Château Verdun et Gudanes
Le modeste village de Château Verdun se situe sur la rive droite de l’Aston, affluent de l’Ariège. Ce lieu doit avoir été habité dans un passé très lointain si on en juge par l’étymologie plausible du nom de Verdun, dont le radical dun, d’origine celtique, signifie piton, élévation. Derrière le village, au sud, se dresse en effet un monticule élevé, et difficilement accessible, au sommet duquel se voient encore de vieilles murailles, derniers vestiges du château féodal. L’état lamentable de ces ruines fait présumer que la construction de la forteresse remonte à une époque lointaine, probablement au xc siècle, comme furent édifiés la plupart des autres forteresses de la région.

On possède peu de documents historiques sur ce château. Cependant il semble avoir été habité encore au XIVème siècle, car on relève un seigneur Pierre-Arnaud de Château-Verdun qui fut gouverneur du comté de Foix sous Gaston II : en 1322, les consuls de Foix ayant protesté, devant le juge du comté, contre la violation, par les agents seigneuriaux, des privilèges dont jouissaient lesdits consuls quant à leurs attributions judiciaires, le comte de Foix, empêché, chargea son gouverneur de régler la question.

■ ■ ■ ■

Consigne 1: Dans les lignes enregistrées, présentez sous forme de liste JSON de chaînes, à raison d'une chaîne par ligne et sans les lignes vides, celles qui vont de la ligne contenant "The image size is (960, 540). I" à la ligne contenant "In order to click on vacant area between".
Le texte et les lignes ont des origines distinctes.

Éléments enregistrés:
■ ■ ■ ■

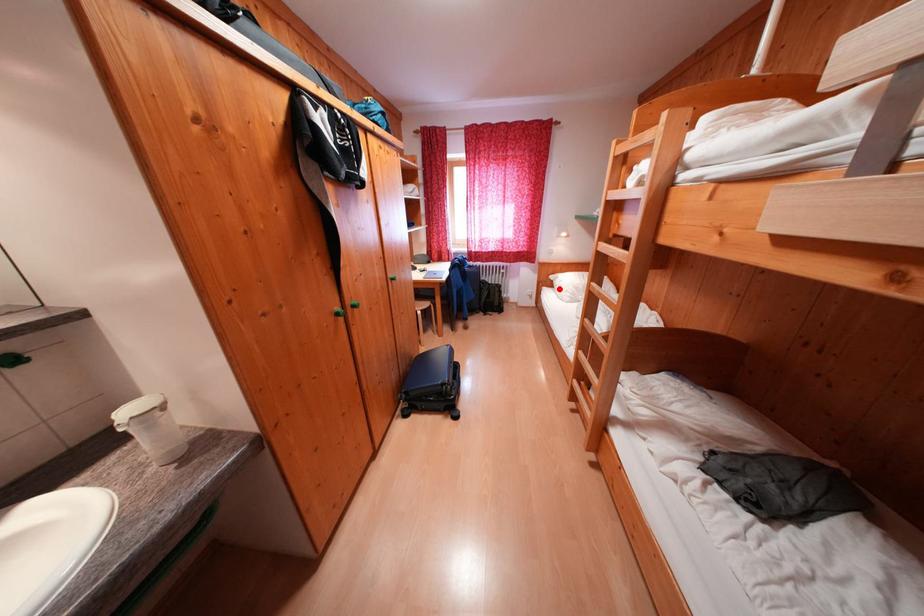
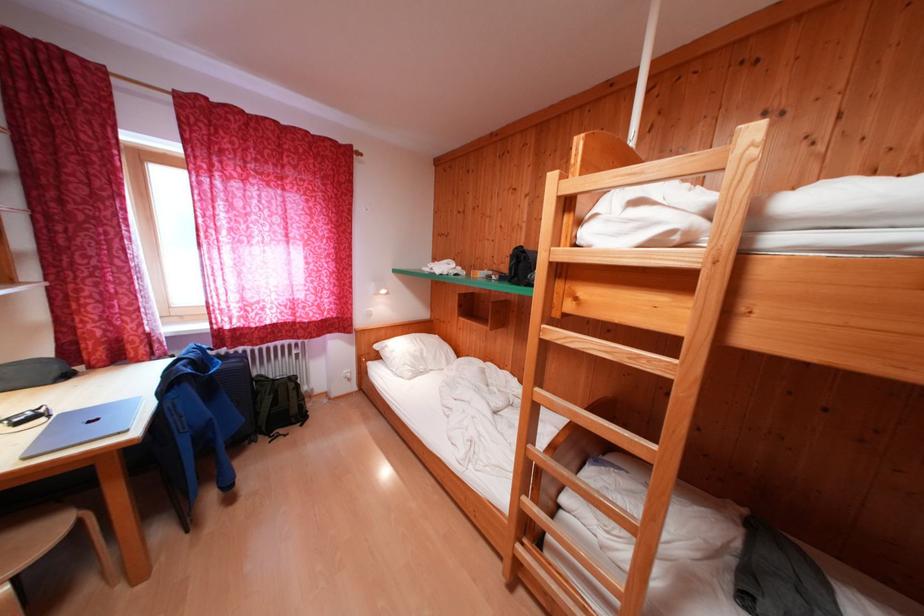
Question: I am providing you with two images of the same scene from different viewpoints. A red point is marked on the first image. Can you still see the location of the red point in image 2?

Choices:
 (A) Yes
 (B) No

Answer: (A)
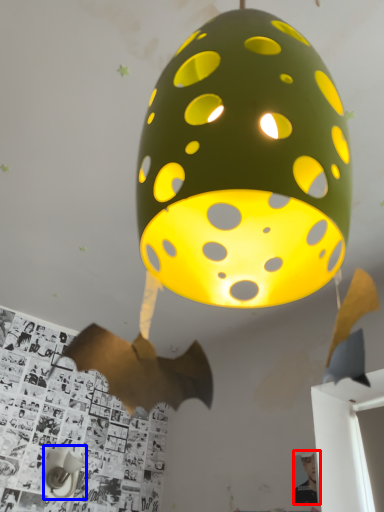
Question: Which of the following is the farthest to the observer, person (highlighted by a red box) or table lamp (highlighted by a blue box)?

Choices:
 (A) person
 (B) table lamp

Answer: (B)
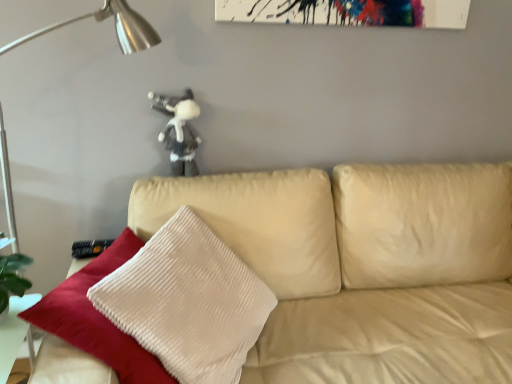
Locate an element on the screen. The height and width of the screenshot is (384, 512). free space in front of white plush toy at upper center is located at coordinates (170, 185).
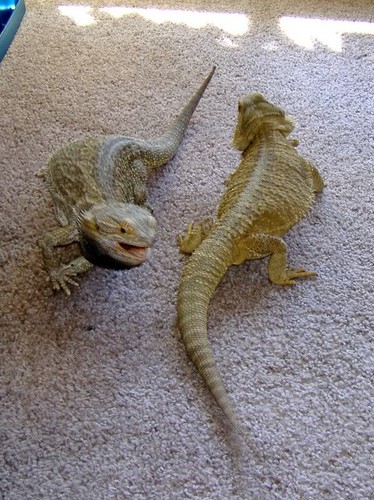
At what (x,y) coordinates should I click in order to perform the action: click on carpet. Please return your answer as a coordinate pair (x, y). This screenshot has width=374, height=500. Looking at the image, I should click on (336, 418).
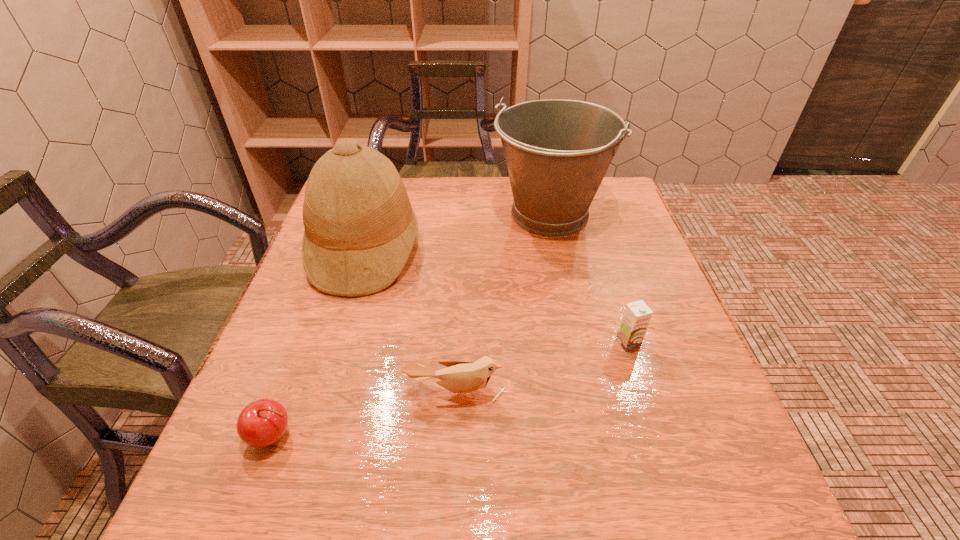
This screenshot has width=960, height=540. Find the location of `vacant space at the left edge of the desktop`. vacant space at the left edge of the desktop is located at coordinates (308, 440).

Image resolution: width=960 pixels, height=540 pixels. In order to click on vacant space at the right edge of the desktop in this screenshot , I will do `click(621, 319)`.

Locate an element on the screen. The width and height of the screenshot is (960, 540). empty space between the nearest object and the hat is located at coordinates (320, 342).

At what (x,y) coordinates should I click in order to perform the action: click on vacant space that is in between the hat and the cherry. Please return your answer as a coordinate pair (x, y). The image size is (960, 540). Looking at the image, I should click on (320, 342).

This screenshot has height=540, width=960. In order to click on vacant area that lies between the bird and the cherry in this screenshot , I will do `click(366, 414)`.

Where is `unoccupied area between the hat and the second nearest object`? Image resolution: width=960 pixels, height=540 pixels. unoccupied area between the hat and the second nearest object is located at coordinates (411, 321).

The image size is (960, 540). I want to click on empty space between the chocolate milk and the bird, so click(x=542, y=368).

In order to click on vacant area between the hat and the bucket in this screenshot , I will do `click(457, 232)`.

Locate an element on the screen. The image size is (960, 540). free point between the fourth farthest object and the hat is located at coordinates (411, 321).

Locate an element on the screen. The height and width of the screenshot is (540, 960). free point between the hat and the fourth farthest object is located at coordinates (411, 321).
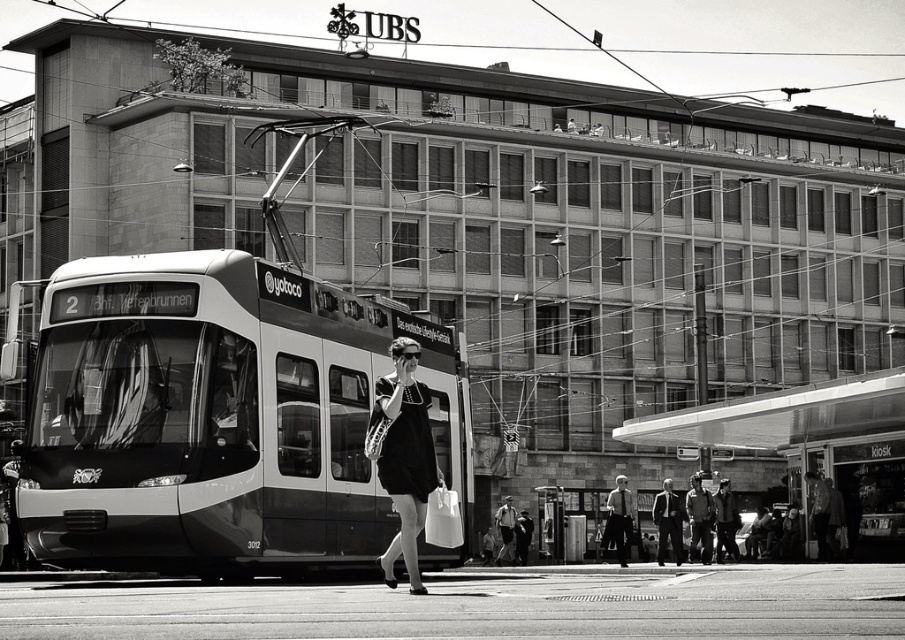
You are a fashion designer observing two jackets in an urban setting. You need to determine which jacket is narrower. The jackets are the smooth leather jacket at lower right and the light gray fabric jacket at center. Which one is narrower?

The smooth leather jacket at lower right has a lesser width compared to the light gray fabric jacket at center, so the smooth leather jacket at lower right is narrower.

■ ■ ■ ■

Consigne 2: Poursuivez le texte sur Château Verdun et Gudanes à partir de sa dernière phrase.

Corrigé 1:
[
  "The image size is (960, 540). I want to click on empty space between the chocolate milk and the bird, so click(x=542, y=368).",
  "In order to click on vacant area between the hat and the bucket in this screenshot , I will do `click(457, 232)`."
]

Corrigé 2:
Antérieurement à cette époque, et en 1244, Garcias-Arnauld et Atho-Arnauld de Castel-Verdun, frères, fils d’Atho-Arnauld, rendent hommage au comte de Foix pour le château de Château-Verdun et tout ce qu’ils possédaient dans la vallée de Siguer.
En 1272, Pons dit le Vieux, condamné pour hérésie, vit sa portion de seigneurie de Château-Verdun saisie et donnée par le comte de Foix à Pons le Jeune.
Un peu plus tard, en 1293, les co-seigneurs de Château-Verdun passent un accord avec le comte de Foix au sujet des mines de fer de la juridiction de la seigneurie.
On ne sait à quelle époque disparut le château de Château-Verdun. Nous présumons qu’il était déjà tombé en ruines sous Louis XIII, lorsque furent rasées la plupart des forteresses de la contrée. Car, déjà avant cette époque, un autre château avait été édifié, un peu plus près de l’Ariège, sur un mamelon appelé Gudanes, ou Gudannes. Cette dernière construction ne paraît pas avoir été bien importante ; on ne possède sur elle aucun document. On relève toutefois que, lors des guerres religieuses, au XVIIème siècle, un seigneur de Gudanes, le sieur Fantillon, partisan des Réformés, en accueillit un certain nombre chez lui, en 1566.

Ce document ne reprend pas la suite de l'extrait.